> _Extracted data_:
○ ○ ○
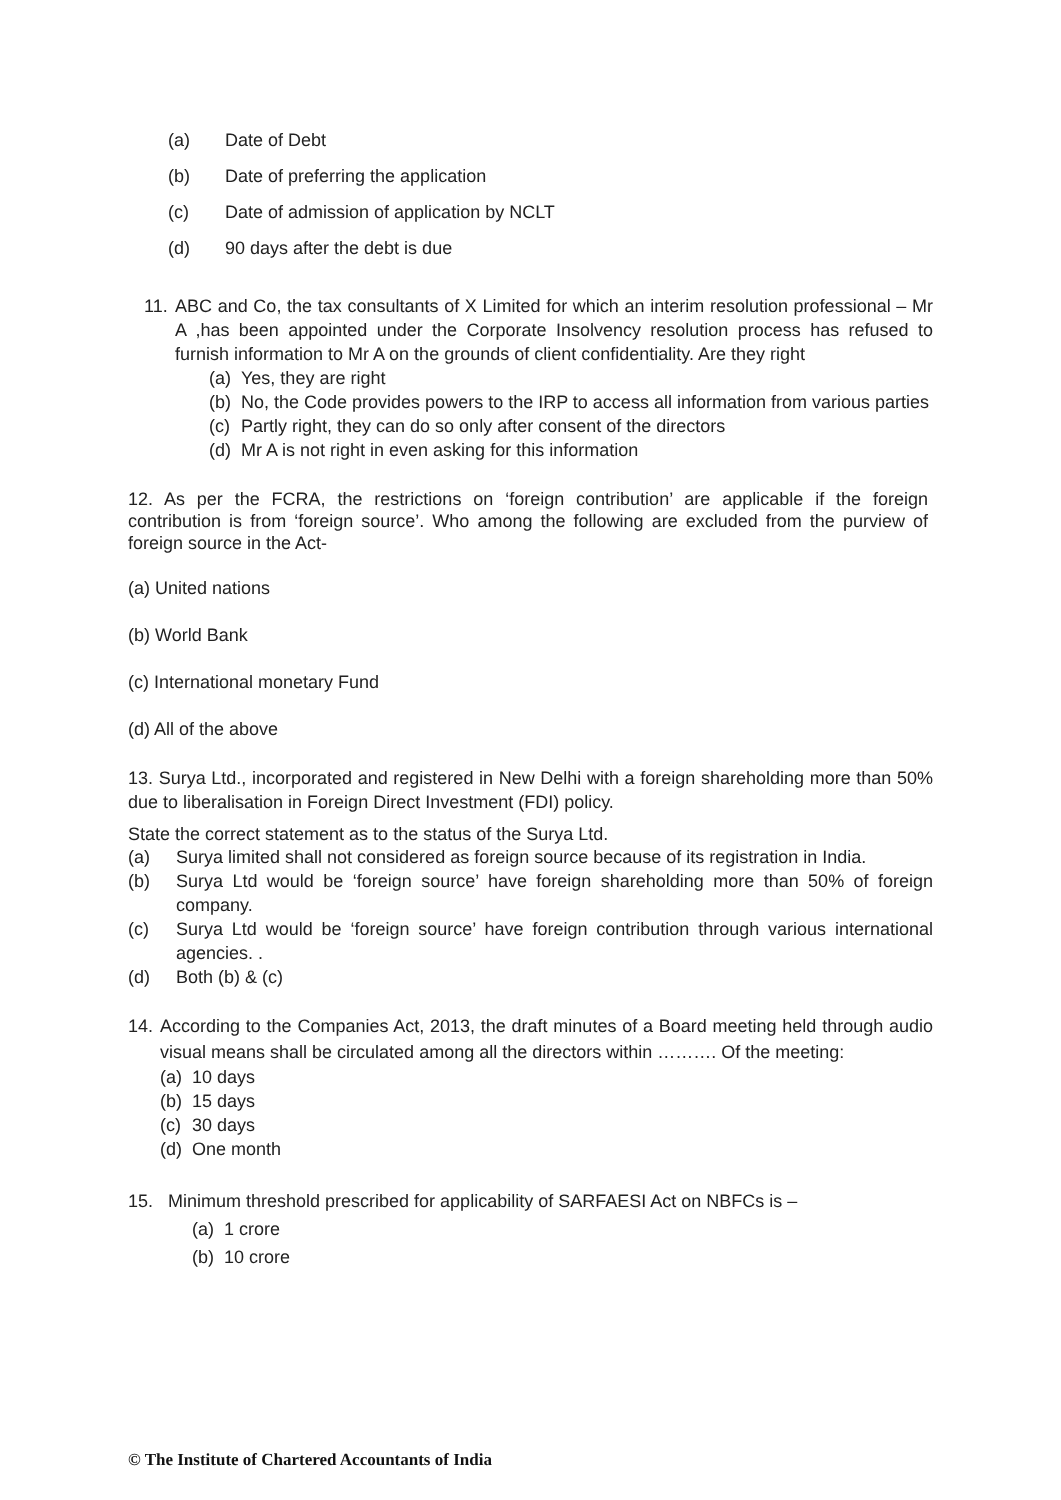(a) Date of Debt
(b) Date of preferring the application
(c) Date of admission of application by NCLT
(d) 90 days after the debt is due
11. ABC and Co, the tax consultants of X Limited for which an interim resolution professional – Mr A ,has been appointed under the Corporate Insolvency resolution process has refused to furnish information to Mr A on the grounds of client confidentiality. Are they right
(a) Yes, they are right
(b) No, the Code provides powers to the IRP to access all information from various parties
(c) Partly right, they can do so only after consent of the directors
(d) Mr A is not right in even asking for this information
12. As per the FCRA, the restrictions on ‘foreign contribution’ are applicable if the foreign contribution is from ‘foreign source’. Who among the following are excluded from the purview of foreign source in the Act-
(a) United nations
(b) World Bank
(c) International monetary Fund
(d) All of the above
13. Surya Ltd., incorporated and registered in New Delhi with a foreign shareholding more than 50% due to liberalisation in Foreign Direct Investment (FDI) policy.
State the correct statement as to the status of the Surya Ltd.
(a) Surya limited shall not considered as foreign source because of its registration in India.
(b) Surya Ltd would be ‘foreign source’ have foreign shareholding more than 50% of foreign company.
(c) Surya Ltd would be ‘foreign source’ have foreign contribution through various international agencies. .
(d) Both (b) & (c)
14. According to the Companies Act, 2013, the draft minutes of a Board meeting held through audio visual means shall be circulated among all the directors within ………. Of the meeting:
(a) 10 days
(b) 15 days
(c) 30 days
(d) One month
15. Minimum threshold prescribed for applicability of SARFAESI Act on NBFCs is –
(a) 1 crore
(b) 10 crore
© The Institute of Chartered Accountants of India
○ ○ ○
> _Job item_: In the listing above, find the line containing "(c) Partly right, they" and the line containing "State the correct". Output them and every line between, exactly, and nothing else.

> _Result for this task_:
(c) Partly right, they can do so only after consent of the directors
(d) Mr A is not right in even asking for this information
12. As per the FCRA, the restrictions on ‘foreign contribution’ are applicable if the foreign contribution is from ‘foreign source’. Who among the following are excluded from the purview of foreign source in the Act-
(a) United nations
(b) World Bank
(c) International monetary Fund
(d) All of the above
13. Surya Ltd., incorporated and registered in New Delhi with a foreign shareholding more than 50% due to liberalisation in Foreign Direct Investment (FDI) policy.
State the correct statement as to the status of the Surya Ltd.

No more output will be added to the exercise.